Per Rosen’s testimony, this took place Jan. 3:
[Clark] told me, at that point, the reason it was time-sensitive when he called me earlier was that he had talked earlier with the President, and the schedule — the schedule had moved up and that the President had decided to offer him the position, and he had decided to take it. So that I would be replaced that Sunday, and the Department would chart a different path. ...So after some of that conversation, I told him, “Well, here’s the thing, Jeff Clark, my subordinates don’t get to fire me. So I’m not accepting what you’re telling me, that you’re going to replace me. I’m going to contact the President and tell him I need to talk with him.”
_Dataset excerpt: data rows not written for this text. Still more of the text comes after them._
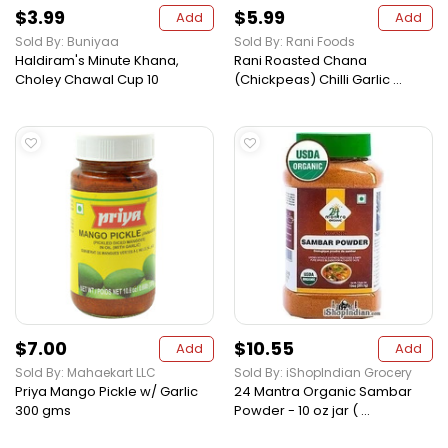
$3.99
$5.99
Add
Add
Sold By: Buniyaa
Sold By: Rani Foods
Haldiram's Minute Khana,
Rani Roasted Chana
Choley Chawal Cup 10
(Chickpeas) Chilli Garlic ...
$7.00
$10.55
Add
Add
Sold By: Mahaekart LLC
Sold By: iShopIndian Grocery
Priya Mango Pickle w/ Garlic
24 Mantra Organic Sambar
300 gms
Powder - 10 oz jar ( ...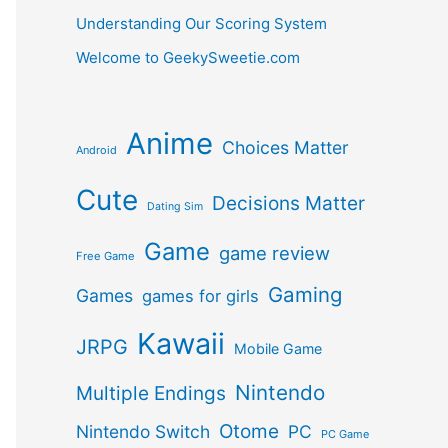
Understanding Our Scoring System
Welcome to GeekySweetie.com
Anime
Choices Matter
Android
Cute
Decisions Matter
Dating Sim
Game
game review
Free Game
Gaming
Games
games for girls
Kawaii
JRPG
Mobile Game
Nintendo
Multiple Endings
Otome
Nintendo Switch
PC
PC Game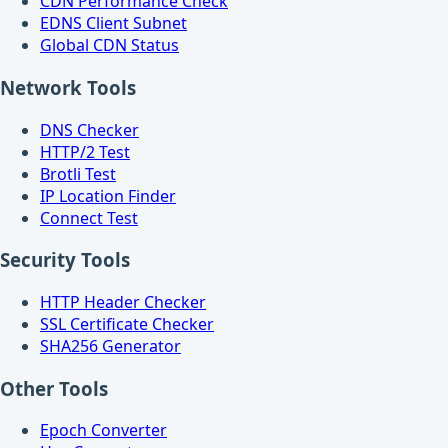
CDN Performance Check
EDNS Client Subnet
Global CDN Status
Network Tools
DNS Checker
HTTP/2 Test
Brotli Test
IP Location Finder
Connect Test
Security Tools
HTTP Header Checker
SSL Certificate Checker
SHA256 Generator
Other Tools
Epoch Converter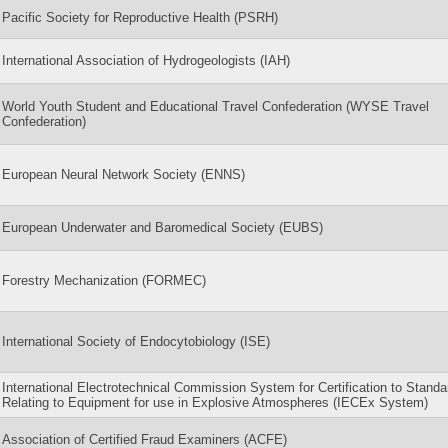
Pacific Society for Reproductive Health (PSRH)
International Association of Hydrogeologists (IAH)
World Youth Student and Educational Travel Confederation (WYSE Travel
Confederation)
European Neural Network Society (ENNS)
European Underwater and Baromedical Society (EUBS)
Forestry Mechanization (FORMEC)
International Society of Endocytobiology (ISE)
International Electrotechnical Commission System for Certification to Standa
Relating to Equipment for use in Explosive Atmospheres (IECEx System)
Association of Certified Fraud Examiners (ACFE)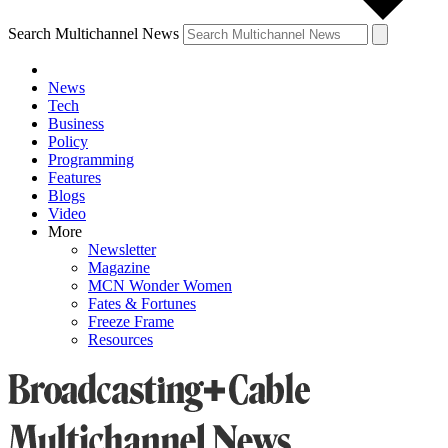
Search Multichannel News
News
Tech
Business
Policy
Programming
Features
Blogs
Video
More
Newsletter
Magazine
MCN Wonder Women
Fates & Fortunes
Freeze Frame
Resources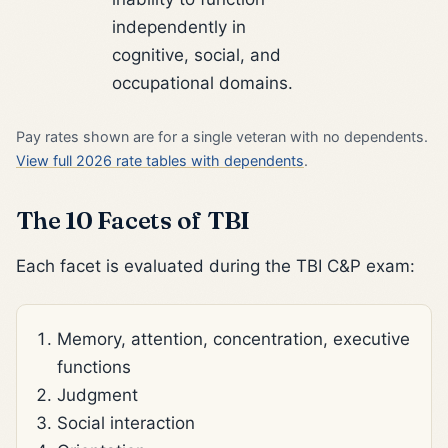
independently in
cognitive, social, and
occupational domains.
Pay rates shown are for a single veteran with no dependents.
View full 2026 rate tables with dependents
.
The 10 Facets of TBI
Each facet is evaluated during the TBI C&P exam:
Memory, attention, concentration, executive
functions
Judgment
Social interaction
It even got to the point where Donoghue said he began collecting his things in his office, anticipating that Rosen’s termination meant he would be resigning because he wouldn’t serve under Clark. Rosen and Donoghue moved to evaluate just how many other senior DOJ officials would also resign with Rosen’s impending termination.
Shortly thereafter, the meeting took place in which it was made clear to Trump that this would lead to mass resignations, including some, according to the testimony, in the White House. And he backed down.
In the end, it’s almost eerie how much this carries parallels to the Ukraine situation. Back then, Trump delayed aid and eventually released it — but only after a whistleblower complaint was circulating that accused him of using the aid for leverage. The jig, it appeared, was up.
To quote Donoghue’s recollection of Trump in his testimony on the DOJ scheme, it was “going to be a disaster,” and he was not really “going to be able to get this stuff done anyway.”
And there’s another facet of the Ukraine situation worth remembering: While the GOP highlighted the eventual release of aid in arguing that Trump had, in fact, broken no laws, the nonpartisan Government Accountability Office later found that even the temporary hold had indeed violated the law.
That seems to be the party line here — that however objectionable this plot to overturn an American election was, it didn’t ultimately work, and maybe no laws were actually broken in the process. What’s a little attempted subversion of democracy between friends, anyway?